- Your task -
Your answer should consist only of the lines below from the one with "left shoulder: (123, 146)" through the one with "left ear: (687, 414)", copied exactly.

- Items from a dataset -
>>>
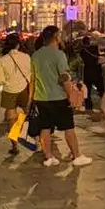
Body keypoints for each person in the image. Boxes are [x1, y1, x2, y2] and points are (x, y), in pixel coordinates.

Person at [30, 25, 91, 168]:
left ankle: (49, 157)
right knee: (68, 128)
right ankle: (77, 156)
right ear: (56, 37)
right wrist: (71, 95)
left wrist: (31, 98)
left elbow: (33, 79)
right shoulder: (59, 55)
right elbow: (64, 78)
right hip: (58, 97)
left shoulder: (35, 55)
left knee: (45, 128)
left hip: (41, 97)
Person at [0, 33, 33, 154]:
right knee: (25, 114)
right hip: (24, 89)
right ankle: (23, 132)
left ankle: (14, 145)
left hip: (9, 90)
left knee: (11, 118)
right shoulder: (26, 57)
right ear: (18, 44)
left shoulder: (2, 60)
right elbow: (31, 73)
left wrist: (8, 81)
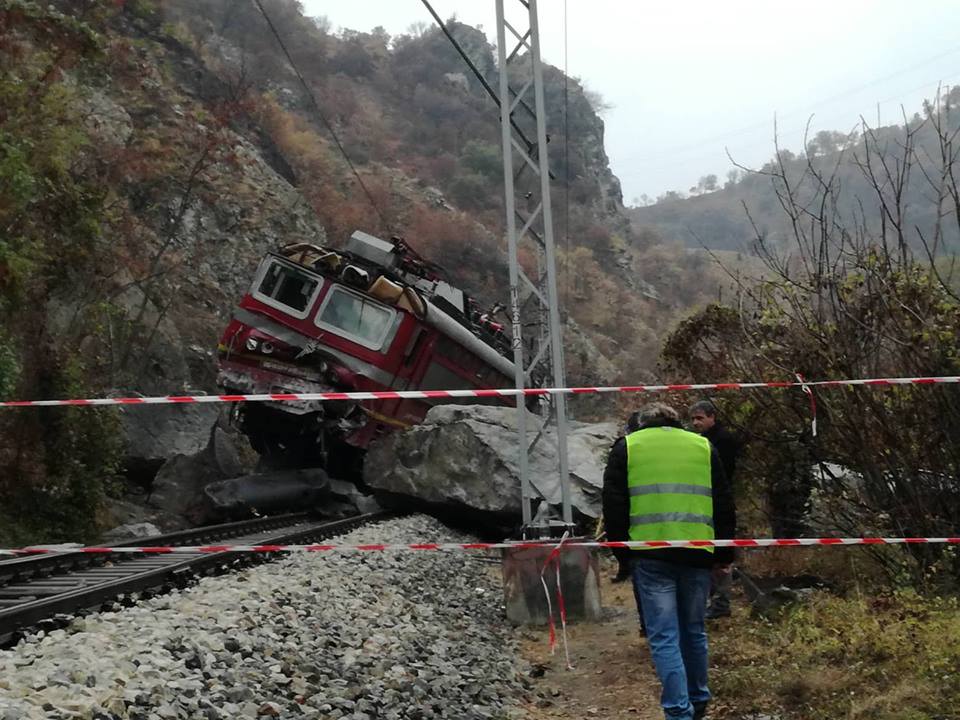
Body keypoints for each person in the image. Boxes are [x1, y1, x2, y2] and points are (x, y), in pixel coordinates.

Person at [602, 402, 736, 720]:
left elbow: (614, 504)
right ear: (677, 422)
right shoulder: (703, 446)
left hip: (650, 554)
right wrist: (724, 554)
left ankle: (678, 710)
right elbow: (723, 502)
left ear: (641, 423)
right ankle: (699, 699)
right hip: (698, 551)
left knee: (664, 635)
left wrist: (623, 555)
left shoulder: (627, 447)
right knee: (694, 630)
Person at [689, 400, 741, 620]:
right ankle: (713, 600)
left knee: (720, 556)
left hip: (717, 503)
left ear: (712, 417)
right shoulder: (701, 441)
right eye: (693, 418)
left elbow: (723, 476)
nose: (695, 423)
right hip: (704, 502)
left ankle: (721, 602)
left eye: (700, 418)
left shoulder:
<<<
>>>
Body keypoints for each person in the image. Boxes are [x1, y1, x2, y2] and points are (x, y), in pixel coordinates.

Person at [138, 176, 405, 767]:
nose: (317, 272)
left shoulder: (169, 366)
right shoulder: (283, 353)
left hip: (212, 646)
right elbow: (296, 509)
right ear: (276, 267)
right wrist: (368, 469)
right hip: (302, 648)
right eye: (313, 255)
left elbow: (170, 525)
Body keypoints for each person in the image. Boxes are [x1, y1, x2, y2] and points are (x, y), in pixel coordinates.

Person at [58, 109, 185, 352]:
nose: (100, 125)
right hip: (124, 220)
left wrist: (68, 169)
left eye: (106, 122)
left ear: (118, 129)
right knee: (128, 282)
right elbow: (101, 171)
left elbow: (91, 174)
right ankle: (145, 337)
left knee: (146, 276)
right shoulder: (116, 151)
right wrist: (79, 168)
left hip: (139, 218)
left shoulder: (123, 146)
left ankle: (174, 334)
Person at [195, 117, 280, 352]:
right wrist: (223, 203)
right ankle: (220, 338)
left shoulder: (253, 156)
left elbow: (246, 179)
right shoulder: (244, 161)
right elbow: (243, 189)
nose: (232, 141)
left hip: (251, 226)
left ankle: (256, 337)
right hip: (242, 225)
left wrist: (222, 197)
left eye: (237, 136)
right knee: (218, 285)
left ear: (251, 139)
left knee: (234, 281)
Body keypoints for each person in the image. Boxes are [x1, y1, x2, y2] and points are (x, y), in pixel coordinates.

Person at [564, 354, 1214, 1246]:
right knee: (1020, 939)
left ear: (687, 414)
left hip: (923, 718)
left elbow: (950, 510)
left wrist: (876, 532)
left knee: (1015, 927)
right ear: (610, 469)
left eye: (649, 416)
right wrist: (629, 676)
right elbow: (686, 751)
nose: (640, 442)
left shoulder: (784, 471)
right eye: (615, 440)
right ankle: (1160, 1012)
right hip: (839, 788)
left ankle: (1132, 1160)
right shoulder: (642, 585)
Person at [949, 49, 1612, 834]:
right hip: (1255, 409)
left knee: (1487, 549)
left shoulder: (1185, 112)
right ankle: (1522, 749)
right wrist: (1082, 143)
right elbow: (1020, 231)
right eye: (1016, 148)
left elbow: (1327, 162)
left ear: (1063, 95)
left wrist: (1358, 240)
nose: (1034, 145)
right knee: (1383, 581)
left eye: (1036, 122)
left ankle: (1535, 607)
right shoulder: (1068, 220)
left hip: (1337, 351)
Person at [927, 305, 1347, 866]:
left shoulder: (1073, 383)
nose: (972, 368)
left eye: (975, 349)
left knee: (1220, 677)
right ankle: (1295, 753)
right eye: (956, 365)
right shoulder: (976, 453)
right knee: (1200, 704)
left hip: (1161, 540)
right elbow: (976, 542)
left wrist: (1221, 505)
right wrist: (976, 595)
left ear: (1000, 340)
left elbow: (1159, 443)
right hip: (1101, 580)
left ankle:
<<<
- Output below -
left shoulder: (123, 146)
left ankle: (174, 334)
Person at [195, 117, 280, 352]:
right wrist: (223, 203)
right ankle: (220, 338)
left shoulder: (253, 156)
left elbow: (246, 179)
right shoulder: (244, 161)
right elbow: (243, 189)
nose: (232, 141)
left hip: (251, 226)
left ankle: (256, 337)
right hip: (242, 225)
left wrist: (222, 197)
left eye: (237, 136)
right knee: (218, 285)
left ear: (251, 139)
left knee: (234, 281)
Body keypoints for each person in the image. Boxes are [x1, y1, x2, y2] and points are (x, y), in pixel coordinates.

Person at [564, 354, 1214, 1246]:
right knee: (1020, 939)
left ear: (687, 414)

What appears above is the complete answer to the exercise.